### About this exercise
Check each line of the material below for the string "polysomnography", then report how many lines have it, and nothing else.

### Source material
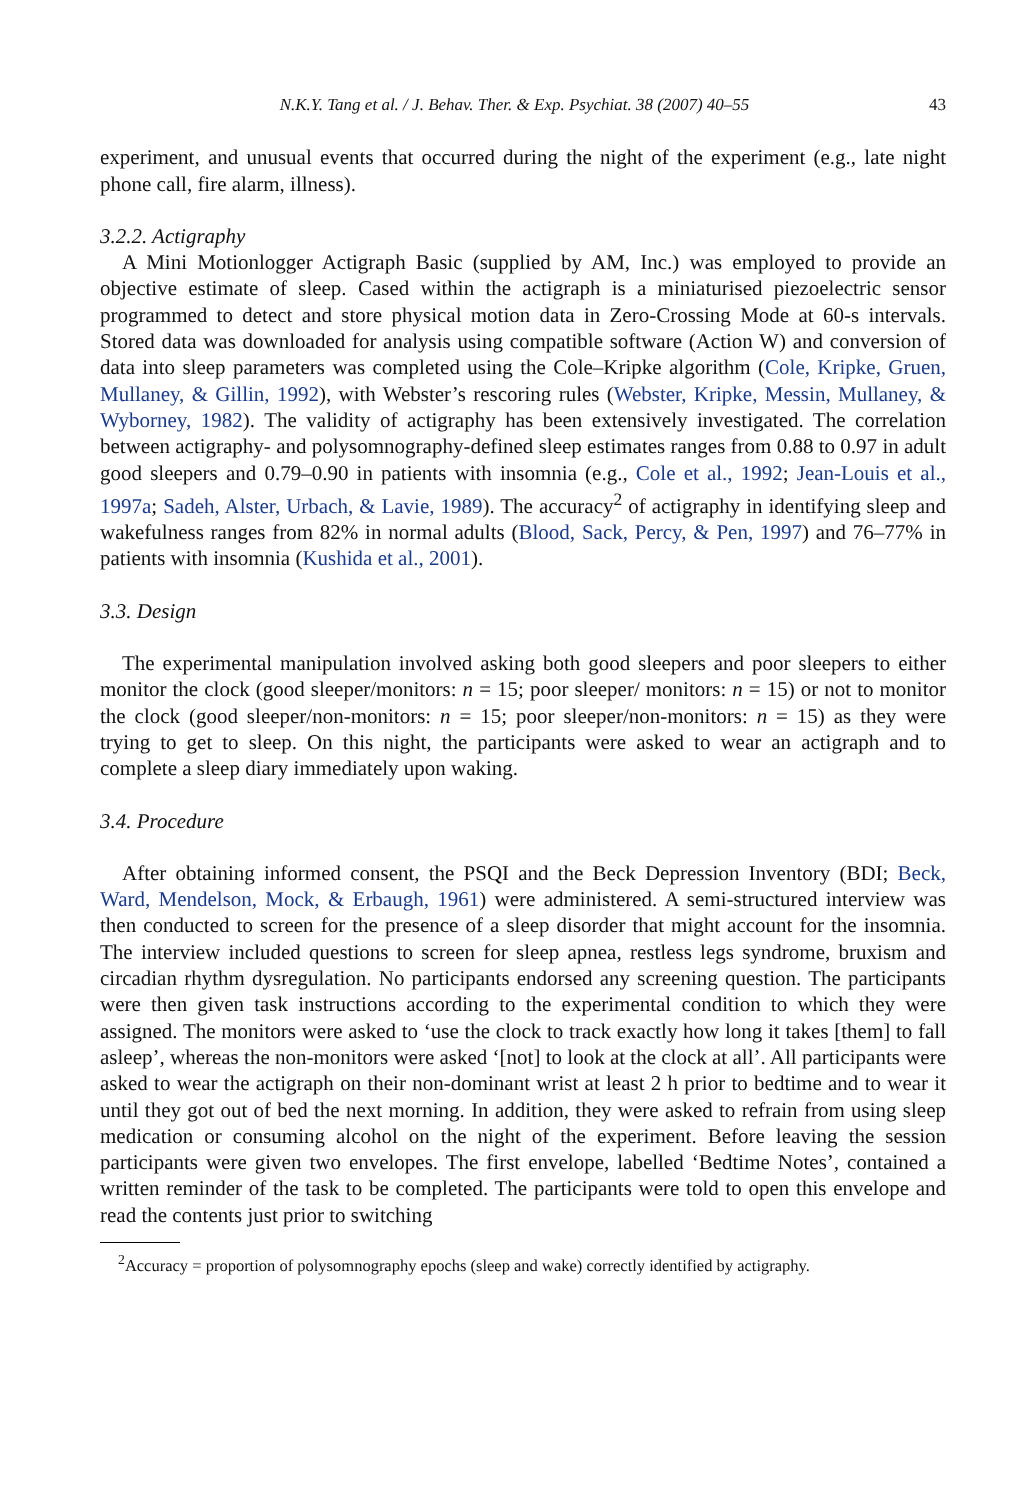N.K.Y. Tang et al. / J. Behav. Ther. & Exp. Psychiat. 38 (2007) 40–55 43
experiment, and unusual events that occurred during the night of the experiment (e.g., late night phone call, fire alarm, illness).
3.2.2. Actigraphy
A Mini Motionlogger Actigraph Basic (supplied by AM, Inc.) was employed to provide an objective estimate of sleep. Cased within the actigraph is a miniaturised piezoelectric sensor programmed to detect and store physical motion data in Zero-Crossing Mode at 60-s intervals. Stored data was downloaded for analysis using compatible software (Action W) and conversion of data into sleep parameters was completed using the Cole–Kripke algorithm (Cole, Kripke, Gruen, Mullaney, & Gillin, 1992), with Webster’s rescoring rules (Webster, Kripke, Messin, Mullaney, & Wyborney, 1982). The validity of actigraphy has been extensively investigated. The correlation between actigraphy- and polysomnography-defined sleep estimates ranges from 0.88 to 0.97 in adult good sleepers and 0.79–0.90 in patients with insomnia (e.g., Cole et al., 1992; Jean-Louis et al., 1997a; Sadeh, Alster, Urbach, & Lavie, 1989). The accuracy<sup>2</sup> of actigraphy in identifying sleep and wakefulness ranges from 82% in normal adults (Blood, Sack, Percy, & Pen, 1997) and 76–77% in patients with insomnia (Kushida et al., 2001).
3.3. Design
The experimental manipulation involved asking both good sleepers and poor sleepers to either monitor the clock (good sleeper/monitors: n = 15; poor sleeper/ monitors: n = 15) or not to monitor the clock (good sleeper/non-monitors: n = 15; poor sleeper/non-monitors: n = 15) as they were trying to get to sleep. On this night, the participants were asked to wear an actigraph and to complete a sleep diary immediately upon waking.
3.4. Procedure
After obtaining informed consent, the PSQI and the Beck Depression Inventory (BDI; Beck, Ward, Mendelson, Mock, & Erbaugh, 1961) were administered. A semi-structured interview was then conducted to screen for the presence of a sleep disorder that might account for the insomnia. The interview included questions to screen for sleep apnea, restless legs syndrome, bruxism and circadian rhythm dysregulation. No participants endorsed any screening question. The participants were then given task instructions according to the experimental condition to which they were assigned. The monitors were asked to ‘use the clock to track exactly how long it takes [them] to fall asleep’, whereas the non-monitors were asked ‘[not] to look at the clock at all’. All participants were asked to wear the actigraph on their non-dominant wrist at least 2 h prior to bedtime and to wear it until they got out of bed the next morning. In addition, they were asked to refrain from using sleep medication or consuming alcohol on the night of the experiment. Before leaving the session participants were given two envelopes. The first envelope, labelled ‘Bedtime Notes’, contained a written reminder of the task to be completed. The participants were told to open this envelope and read the contents just prior to switching
<sup>2</sup> Accuracy = proportion of polysomnography epochs (sleep and wake) correctly identified by actigraphy.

### Task solution
2